“I realized that my job is to awaken possibility in others.”

Despite distractions, Zander, Boston Phil wrap season with triumphant Mahler Third

Jonathan Blumhofer - Boston Classical Review
Concert Reviews — April 9, 2022
Share

Back in the early days of the pandemic, when the future of orchestral concerts looked bleak, there was concern in some corners that the era of programming great Romantic warhorses, with their attendant throngs of performing forces, had come to an end. Happily, that hasn’t happened.

Even so, the Boston Philharmonic Orchestra’s four concerts this year seemed tailor-made to proactively refute any such suggestion. As if to put an exclamation point on the issue, on Friday night the BPO and music director Benjamin Zander crowned their season in front of a full, sometimes restless, house at Symphony Hall with a towering performance of Gustav Mahler’s epic Symphony No. 3.
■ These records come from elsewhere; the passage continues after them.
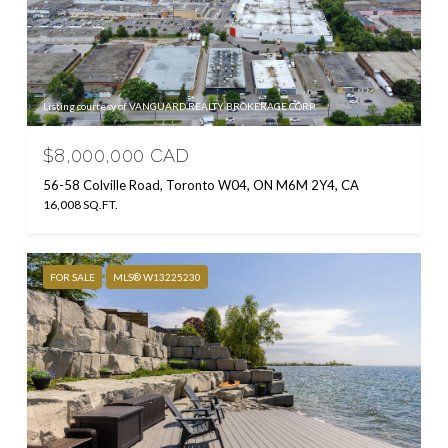
Listing courtesy of VANGUARD REALTY BROKERAGE CORP.
$8,000,000 CAD
56-58 Colville Road, Toronto W04, ON M6M 2Y4, CA
16,008 SQ.FT.
FOR SALE
MLS® W13225230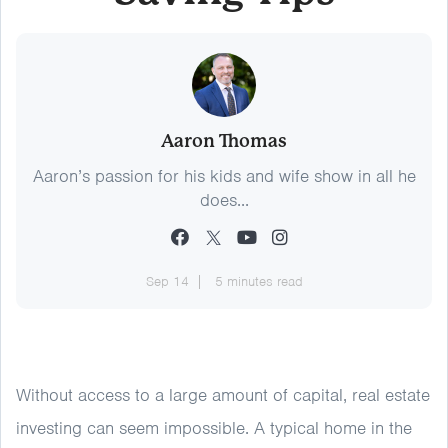
Aaron Thomas
Aaron’s passion for his kids and wife show in all he
does...
Sep 14
5 minutes read
Without access to a large amount of capital, real estate
investing can seem impossible. A typical home in the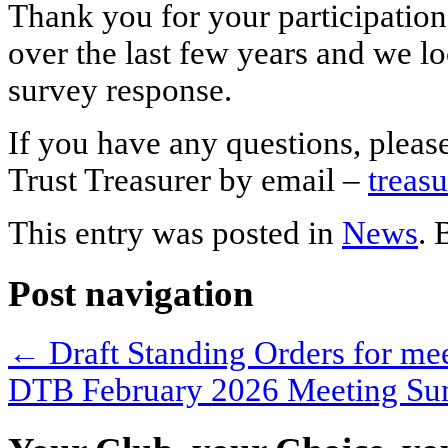
Thank you for your participation
over the last few years and we l
survey response.
If you have any questions, pleas
Trust Treasurer by email –
treas
This entry was posted in
News
.
Post navigation
←
Draft Standing Orders for me
DTB February 2026 Meeting S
Finished in 1896 and premiered in 1902, the Third, which runs about 100 minutes, is Mahler’s longest symphony, if not quite his biggest in terms of players. Given the music’s ambitious focus—six movements chart a course from the depths of primordial nature to the heavens, with respective stops among the flowers, animals, humanity, and angels along the way–that’s almost to be expected.

To be sure, no other piece in Mahler’s oeuvre realizes with such daring the composer’s belief that the symphony “must be like the world–—it must embrace everything.” If anything, this music actually exceeds that claim. As such, it’s a particularly meaningful work to present in these fraught times.
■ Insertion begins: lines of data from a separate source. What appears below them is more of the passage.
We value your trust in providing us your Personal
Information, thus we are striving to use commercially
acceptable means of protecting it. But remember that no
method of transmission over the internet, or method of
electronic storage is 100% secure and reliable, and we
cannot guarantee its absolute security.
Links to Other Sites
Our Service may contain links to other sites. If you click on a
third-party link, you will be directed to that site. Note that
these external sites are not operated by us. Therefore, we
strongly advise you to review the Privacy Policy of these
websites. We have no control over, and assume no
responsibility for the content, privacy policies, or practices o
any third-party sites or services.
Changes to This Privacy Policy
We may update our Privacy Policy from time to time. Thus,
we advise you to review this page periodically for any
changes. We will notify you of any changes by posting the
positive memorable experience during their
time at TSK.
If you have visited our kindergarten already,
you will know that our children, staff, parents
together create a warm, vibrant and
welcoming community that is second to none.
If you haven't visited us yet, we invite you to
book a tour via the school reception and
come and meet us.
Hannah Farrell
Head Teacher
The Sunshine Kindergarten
Zander, of course, is an experienced hand at Mahler (he last led the sprawling Third locally in 2002). His approach to the composer is singular, neither interventionist in the mold of Leonard Bernstein or Andris Nelsons, nor objectively clinical like Pierre Boulez. Rather, he tends to chart a middle course, one that’s rooted in the score’s detailed instructions but principally considers the music’s larger harmonic and expressive contexts. The resulting performances don’t exactly play themselves, but they’re usually marked by a singular naturalness of purpose and character.

That’s exactly how Friday’s Mahler Third proceeded. The sprawling, thirty-five-minute-long opening movement unfurled with breathtaking clarity of form and attention to articulative detail. To be sure, this is one of Mahler’s most challenging essays, structurally, its architecture and content often seeming digressive.

However, Zander’s no-nonse

nse approach to the music—well-paced, cleanly balanced, rhythmically tight—paid dividends. Within these given parameters, the BPO was free to explore the movement’s huge range of colors and textural subtleties. Accordingly, the whole reading took on a thoroughly visceral, engaging quality, by turns diaphanous and stentorian. The brass playing, highlighted by principal trombone Gregory Spiridopolous’s burnished solos, was particularly excellent.

Similarly captivating was the atmosphere the orchestra conjured in the minuet and scherzo movements. The latter, with its brawny climaxes and stylish layerings of musical ideas, was further enhanced by the ensemble’s flawless transitions into Andrew Sorg’s beguiling off-stage post-horn solos.

In the fourth movement, mezzo-soprano Susan Platts intoned Mahler’s setting of Friedrich Nietzsche’s oracular “O Mensch! Gib Acht” with creamy tone and excellent diction. Her account of the role of the penitential sinner in the otherwise exuberant fifth movement was likewise fervent.

Platts was joined in the latter’s “Es sungen drei Engel” by members of Chorus Pro Musica and The Choristers of Saint Paul’s Choir School, Harvard Square. Though the Choristers sounded a bit recessed from the second balcony, the larger vocal contributions were tonally true and rhythmically taut.

It was the finale’s incandescent meditation on Divine Love, though, that provided the evening its expressive heart. Here, the BPO played with rich, spacious tone in the devotional opening bars, growing in zeal and warmth as it continued. By the time the final peroration arrived, the ensemble–though sounding a touch fatigued–and Zander (seemingly at full strength) were simply playing as extensions of one another: this was a Mahler performance of conspicuous emotional unanimity and musical intentionality.

The thunderous ovation that followed seemed to acknowledge as much. To be sure, the music’s sense of triumph and the BPO’s realization of it were one and the same.

The success of the performance was even more impressive when Zander and colleagues had to contend with some of the most appalling audience behavior Boston has seen this season. These distractions included a loudly jangling cell phone, electronic message pings, surreptitious video recording, loudly whispered commentary, and frequent noisy exits and entrances regardless of what was unfolding onstage. Friday’s audience was hardly a model of concert-hall decorum.